● **Work order**
For the entries below, print exactly the lines between the line holding "Ganzheitliche Naturkosmetik" and the line holding "Für alle Hauttypen", inclusive, and nothing else.

Dataset entries:
= Beginning of Section =
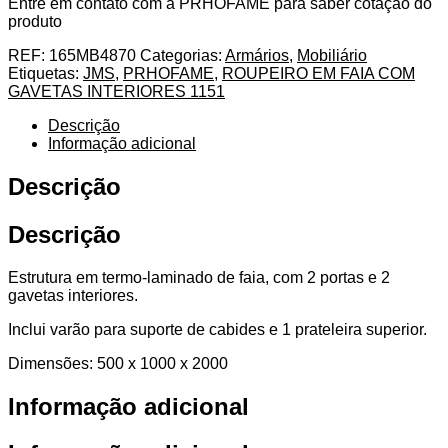
Entre em contato com a PRHOFAME para saber cotação do
produto
REF:
165MB4870
Categorias:
Armários
,
Mobiliário
Etiquetas:
JMS
,
PRHOFAME
,
ROUPEIRO EM FAIA COM
GAVETAS INTERIORES 1151
Descrição
Informação adicional
Descrição
Descrição
Estrutura em termo-laminado de faia, com 2 portas e 2
gavetas interiores.
Inclui varão para suporte de cabides e 1 prateleira superior.
Dimensões: 500 x 1000 x 2000
Informação adicional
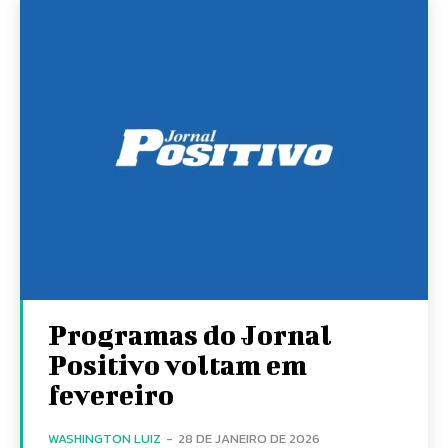
Programas do Jornal
Positivo voltam em
fevereiro
WASHINGTON LUIZ
-
28 DE JANEIRO DE 2026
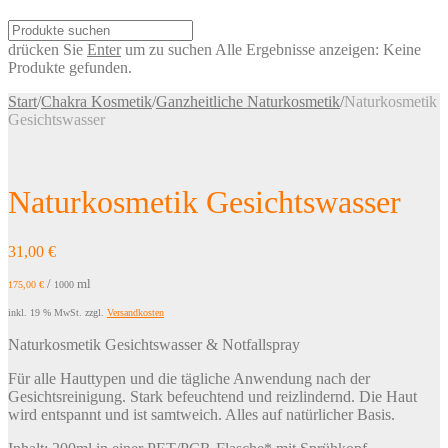
drücken Sie
Enter
um zu suchen
Alle Ergebnisse anzeigen:
Keine
Produkte gefunden.
Start
/
Chakra Kosmetik
/
Ganzheitliche Naturkosmetik
/
Naturkosmetik
Gesichtswasser
Naturkosmetik Gesichtswasser
31,00
€
/
ml
175,00
€
1000
inkl. 19 % MwSt.
zzgl.
Versandkosten
Naturkosmetik Gesichtswasser & Notfallspray
Für alle Hauttypen und die tägliche Anwendung nach der
Gesichtsreinigung. Stark befeuchtend und reizlindernd. Die Haut
wird entspannt und ist samtweich. Alles auf natürlicher Basis.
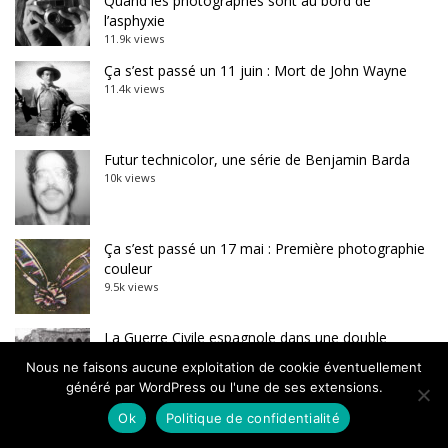
Quand les photographes sont au bord de
l’asphyxie
11.9k views
Ça s’est passé un 11 juin : Mort de John Wayne
11.4k views
Futur technicolor, une série de Benjamin Barda
10k views
Ça s’est passé un 17 mai : Première photographie
couleur
9.5k views
La Guerre Civile espagnole dans une double
exposition
Nous ne faisons aucune exploitation de cookie éventuellement
8.7k views
généré par WordPress ou l'une de ses extensions.
Ok
Politique de confidentialité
= End of Section =
● **Solved exercise**
Ganzheitliche Naturkosmetik
/
Naturkosmetik
Gesichtswasser
Naturkosmetik Gesichtswasser
31,00
€
/
ml
175,00
€
1000
inkl. 19 % MwSt.
zzgl.
Versandkosten
Naturkosmetik Gesichtswasser & Notfallspray
Für alle Hauttypen und die tägliche Anwendung nach der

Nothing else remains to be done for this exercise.